“Faubourg Tremé: The Untold Story of Black New Orleans” Comes to Madison in October
I’ve been waiting a while to see this film. It will play on Friday, October 1, at 6:00 p.m., at the South Madison Branch of the Madison Public Library, 2222 South Park Street, Madison, WI. For further details, call 608-266-6395.
Faubourg Tremé: The Untold Story of Black New Orleans is a riveting tale of hope, heartbreak and resiliency set in New Orleans’ most fascinating neighborhood. Shot largely before Hurricane Katrina and edited afterward, the film is both celebratory and elegiac in tone.
Faubourg Tremé is arguably the oldest black neighborhood in America, the birthplace of the Civil Rights movement in the South and the home of jazz. While the Tremé district was damaged when the levees broke, this is not another Katrina documentary. Every frame is a tribute to what African American communities have contributed even under the most hostile of conditions. It is a film of such effortless intimacy, subtle glances and authentic details that only two native New Orleanians could have made it.

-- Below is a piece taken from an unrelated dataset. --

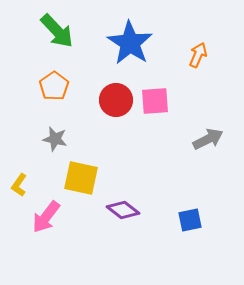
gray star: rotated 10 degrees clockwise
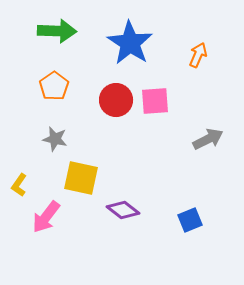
green arrow: rotated 45 degrees counterclockwise
blue square: rotated 10 degrees counterclockwise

Our guide through the neighborhood is New Orleans’ Times Picayune columnist Lolis Eric Elie who bought a historic house in Tremé in the 1990’s when the area was struggling to recover from the crack epidemic. Rather than flee the blighted inner city, Elie begins renovating his dilapidated home and in the process becomes obsessed with the area’s mysterious and neglected past. The film follows the progress of his renovation, which eventually emerges as a poignant metaphor for post-Katrina reconstruction of New Orleans.

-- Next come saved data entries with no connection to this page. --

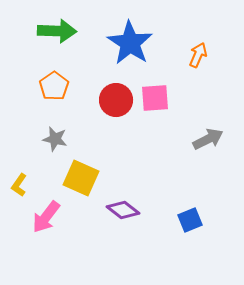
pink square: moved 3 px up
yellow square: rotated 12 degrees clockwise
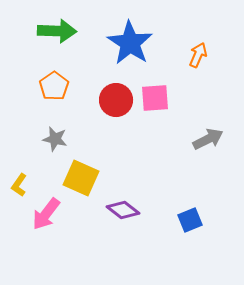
pink arrow: moved 3 px up
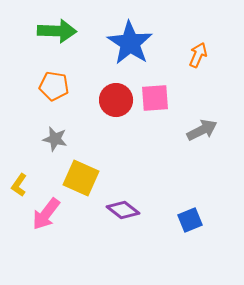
orange pentagon: rotated 28 degrees counterclockwise
gray arrow: moved 6 px left, 9 px up
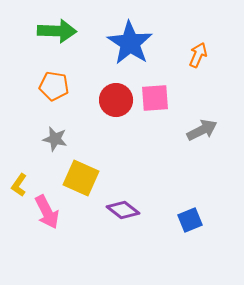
pink arrow: moved 1 px right, 2 px up; rotated 64 degrees counterclockwise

Irving Trevigne, Elie’s seventy-five year old Creole carpenter, is the heart and soul of the neighborhood and a born storyteller. Descended from over two hundred years of skilled craftsmen, he beguiles Elie with the forgotten stories behind Tremé’s old buildings. Other neighborhood chroniclers like Louisiana Poet Laureate Brenda Marie Osbey, musician Glen David Andrews and renowned historians John Hope Franklin and Eric Foner help bring alive a compelling and complex historical experience that gracefully combines pre and post hurricane footage with a wealth of never-before-seen archival imagery.

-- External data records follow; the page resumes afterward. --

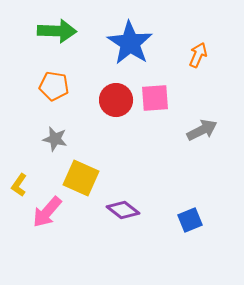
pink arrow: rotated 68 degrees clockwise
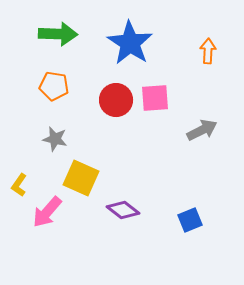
green arrow: moved 1 px right, 3 px down
orange arrow: moved 10 px right, 4 px up; rotated 20 degrees counterclockwise
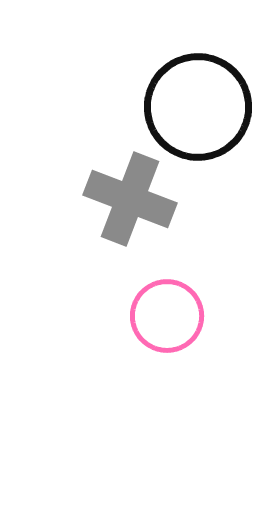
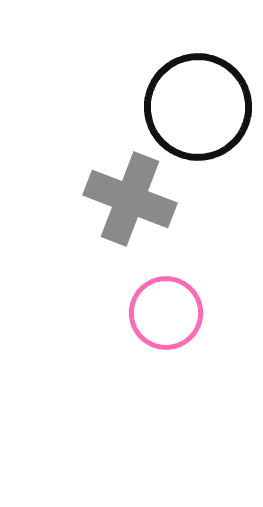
pink circle: moved 1 px left, 3 px up
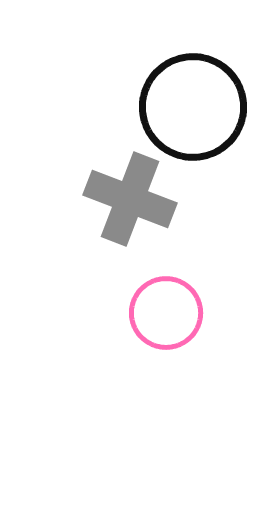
black circle: moved 5 px left
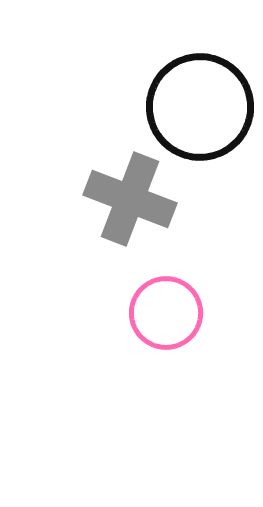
black circle: moved 7 px right
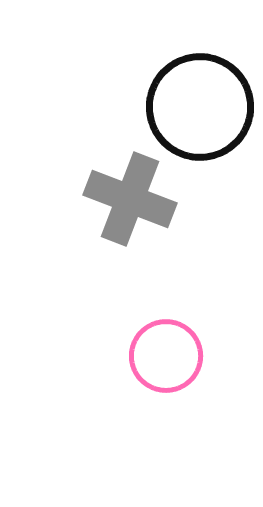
pink circle: moved 43 px down
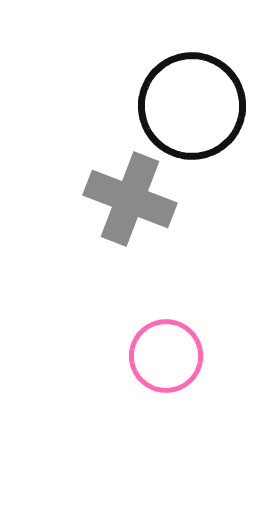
black circle: moved 8 px left, 1 px up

Discussion after the film will be led by Dr. Richard Davis, an international performing musician and Professor of Bass at the UW Madison, as well as an activist for social justice and the healing of racism.
While Friday isn’t exactly one of the great weeknights in which to view a library event, I think it’s worth it to see more of what the fuss is about New Orleans–and its history.